■ WORK REQUEST
Please, without the pictures, restate every entry exactly.

(Electronic design files)
○ ○ ○ ○

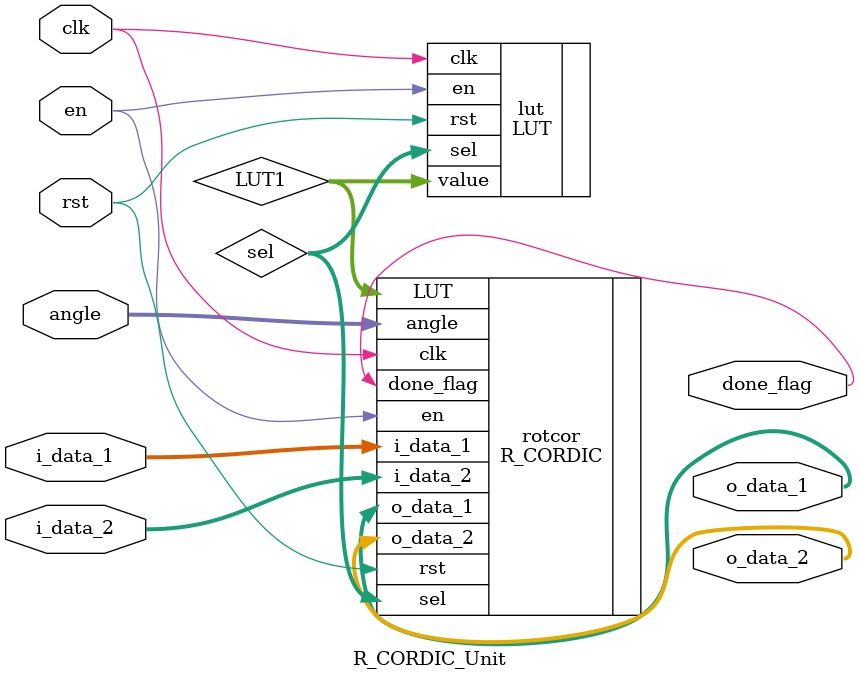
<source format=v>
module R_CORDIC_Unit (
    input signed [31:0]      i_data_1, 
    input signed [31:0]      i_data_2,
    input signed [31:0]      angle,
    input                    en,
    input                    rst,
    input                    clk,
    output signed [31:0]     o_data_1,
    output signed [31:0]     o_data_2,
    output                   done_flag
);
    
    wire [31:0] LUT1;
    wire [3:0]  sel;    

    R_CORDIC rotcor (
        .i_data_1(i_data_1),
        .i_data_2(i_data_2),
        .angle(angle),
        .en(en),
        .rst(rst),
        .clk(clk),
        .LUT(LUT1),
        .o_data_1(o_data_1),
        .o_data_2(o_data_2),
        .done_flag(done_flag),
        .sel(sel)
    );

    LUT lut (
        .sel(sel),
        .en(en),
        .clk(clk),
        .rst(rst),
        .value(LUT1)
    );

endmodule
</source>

○ ○ ○ ○

■ REPLY TO THE TASK
<source format=v>
module R_CORDIC_Unit (
    input signed [31:0]      i_data_1, 
    input signed [31:0]      i_data_2,
    input signed [31:0]      angle,
    input                    en,
    input                    rst,
    input                    clk,
    output signed [31:0]     o_data_1,
    output signed [31:0]     o_data_2,
    output                   done_flag
);
    
    wire [31:0] LUT1;
    wire [3:0]  sel;    

    R_CORDIC rotcor (
        .i_data_1(i_data_1),
        .i_data_2(i_data_2),
        .angle(angle),
        .en(en),
        .rst(rst),
        .clk(clk),
        .LUT(LUT1),
        .o_data_1(o_data_1),
        .o_data_2(o_data_2),
        .done_flag(done_flag),
        .sel(sel)
    );

    LUT lut (
        .sel(sel),
        .en(en),
        .clk(clk),
        .rst(rst),
        .value(LUT1)
    );

endmodule
</source>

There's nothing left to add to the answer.